→ **Aim of the exercise**: For this exercise, report every line of the material that includes "فندق".

→ **Given data**:
--- START ---
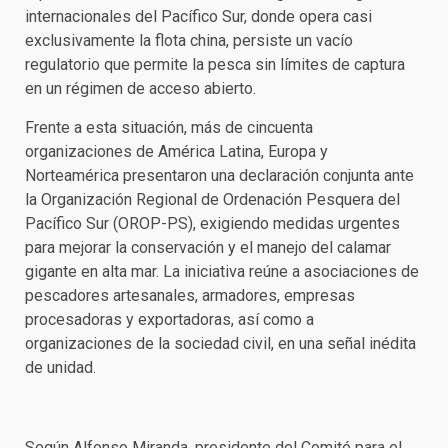
internacionales del Pacífico Sur, donde opera casi
exclusivamente la flota china, persiste un vacío
regulatorio que permite la pesca sin límites de captura
en un régimen de acceso abierto.
Frente a esta situación, más de cincuenta
organizaciones de América Latina, Europa y
Norteamérica presentaron una declaración conjunta ante
la Organización Regional de Ordenación Pesquera del
Pacífico Sur (OROP-PS), exigiendo medidas urgentes
para mejorar la conservación y el manejo del calamar
gigante en alta mar. La iniciativa reúne a asociaciones de
pescadores artesanales, armadores, empresas
procesadoras y exportadoras, así como a
organizaciones de la sociedad civil, en una señal inédita
de unidad.
Según Alfonso Miranda, presidente del Comité para el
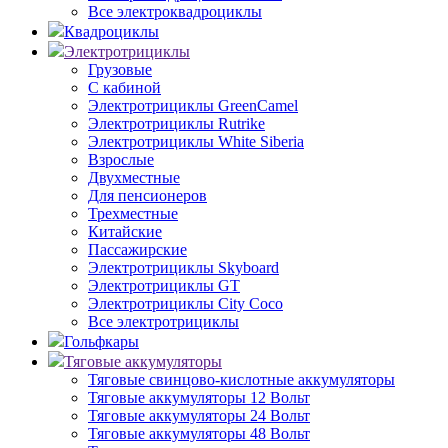
Все электроквадроциклы
Квадроциклы
Электротрициклы
Грузовые
С кабиной
Электротрициклы GreenCamel
Электротрициклы Rutrike
Электротрициклы White Siberia
Взрослые
Двухместные
Для пенсионеров
Трехместные
Китайские
Пассажирские
Электротрициклы Skyboard
Электротрициклы GT
Электротрициклы City Coco
Все электротрициклы
Гольфкары
Тяговые аккумуляторы
Тяговые свинцово-кислотные аккумуляторы
Тяговые аккумуляторы 12 Вольт
Тяговые аккумуляторы 24 Вольт
Тяговые аккумуляторы 48 Вольт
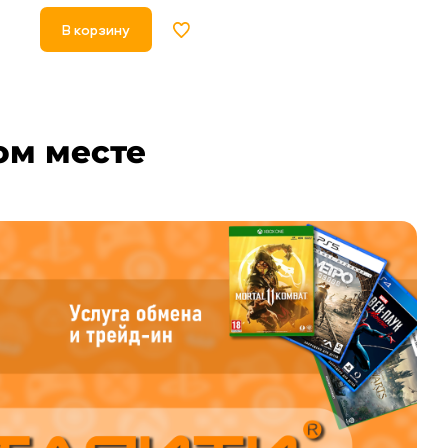
В корзину
В корзину
ом месте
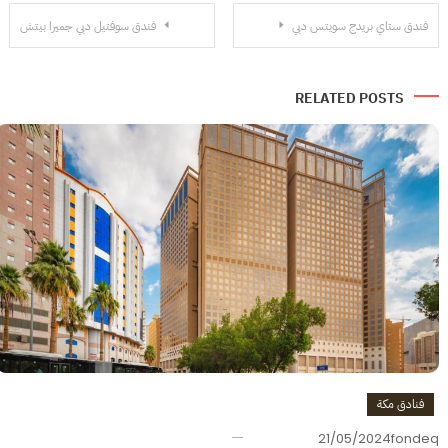
تصفّح
فندق ستاي بريدج سويتس دبي
فندق سوفتيل دبي جميرا بيتش
المقالات
RELATED POSTS
فنادق مكة
21/05/2024
fondeq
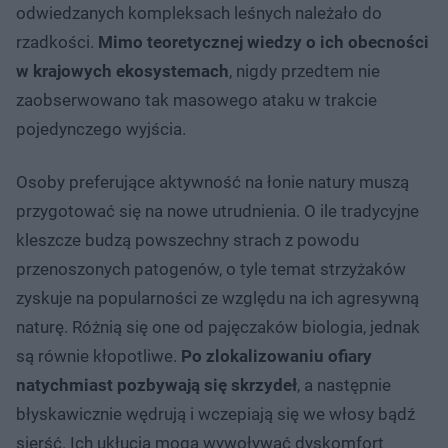
odwiedzanych kompleksach leśnych należało do
rzadkości.
Mimo teoretycznej wiedzy o ich obecności
w krajowych ekosystemach
, nigdy przedtem nie
zaobserwowano tak masowego ataku w trakcie
pojedynczego wyjścia.
Osoby preferujące aktywność na łonie natury muszą
przygotować się na nowe utrudnienia. O ile tradycyjne
kleszcze budzą powszechny strach z powodu
przenoszonych patogenów, o tyle temat strzyżaków
zyskuje na popularności ze względu na ich agresywną
naturę. Różnią się one od pajęczaków biologia, jednak
są równie kłopotliwe.
Po zlokalizowaniu ofiary
natychmiast pozbywają się skrzydeł
, a następnie
błyskawicznie wędrują i wczepiają się we włosy bądź
sierść. Ich ukłucia mogą wywoływać dyskomfort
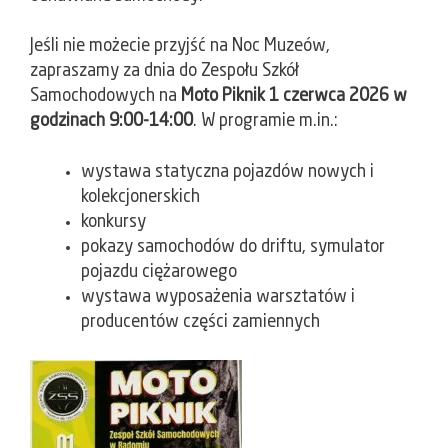
Jeśli nie możecie przyjść na Noc Muzeów,
zapraszamy za dnia do Zespołu Szkół
Samochodowych na
Moto Piknik 1 czerwca 2026 w
godzinach 9:00-14:00
. W programie m.in.:
wystawa statyczna pojazdów nowych i
kolekcjonerskich
konkursy
pokazy samochodów do driftu, symulator
pojazdu ciężarowego
wystawa wyposażenia warsztatów i
producentów części zamiennych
--- END ---
→ **Completed exercise**:
فندق ستاي بريدج سويتس دبي
فندق سوفتيل دبي جميرا بيتش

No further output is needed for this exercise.